VFW says bingo ballot issue will help support veterans
When hitting the polls on November 6, you will see an amendment regarding the conducting of the game of bingo. Amendment 4 will remove language limiting bingo game advertising and change the amount of a member of a licensed organization conducting bingo games has to wait to participate in the management of bingo games.
Understanding the ballot
According to the Missouri Secretary of State's Office, the following is the difference between a yes or no vote:
A “yes” vote will amend the Missouri Constitution to remove language limiting bingo game advertising that a court ruled was unconstitutional and not enforceable. This amendment would also allow a member of a licensed organization conducting bingo games to participate in the management of bingo games after being a member of the organization for six months. Currently, the constitution requires two years of membership.
A “no” vote will not amend the Missouri Constitution regarding bingo games.
If passed, this measure will have no impact on taxes.
Keeping the VFW running
Don Hentges is the Post Quarter Master at the VFW in St. Martins. He said the amendment lengthens the amount of time members of the VFW have to wait until they can work.
"They've tried a couple times to change it in the past, but the language on the ballot stated that the cost of the taxpayer is unknown, well there is no cost to the taxpayer, it only changes the amount of time we have to wait," Hentges said.
Hentges, a Vietnam veteran said said that bingo is the organization's main fundraiser to help the Veterans organizations, the veterans homes, the VFW service officer program, schools through the voice of democracy and patriots pin program.
"Without the funds from this, we are unable to do a lot of those things," Hentges said.
Bingo at the VFW has been going for more than two decades.
"It takes about 8-10 people to run this every Saturday and we like to have enough help to have it where we can switch off and don't have to work every week, but currently we don't have that luxury, so the same people are here every week working. If we can get the law changed and get more workers, then some of us can take a break," he said.

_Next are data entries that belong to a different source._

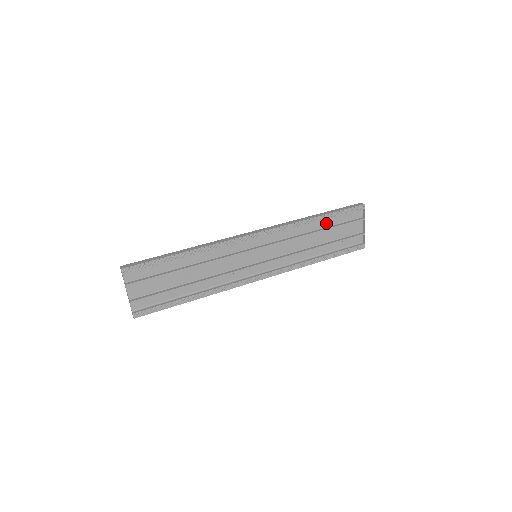
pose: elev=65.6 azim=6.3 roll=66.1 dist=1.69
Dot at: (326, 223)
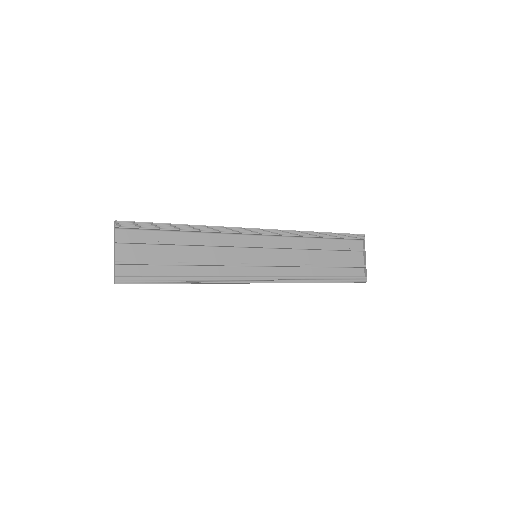
Dot at: (327, 244)
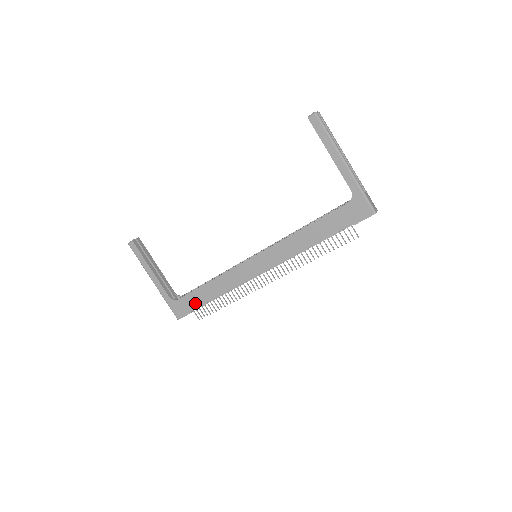
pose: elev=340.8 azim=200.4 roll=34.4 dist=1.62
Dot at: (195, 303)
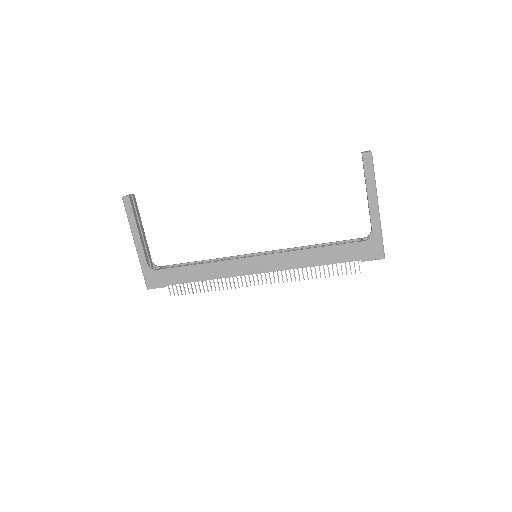
Dot at: (174, 279)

With a two-year wait currently in place, Hentges said it's hard to keep members.
"When you sign up a new member, they're anxious to get started and they're wanting to help you and if they have to wait two years, by then a lot of them have lost that interest and have maybe even left the organization," he said.
Hentges said the organization hopes to get all the support they can get in November. He said he wants to emphasize that it is no cost to the taxpayer and it's going to help the veterans organizations and all the nonprofit organizations to raise money to support their charities.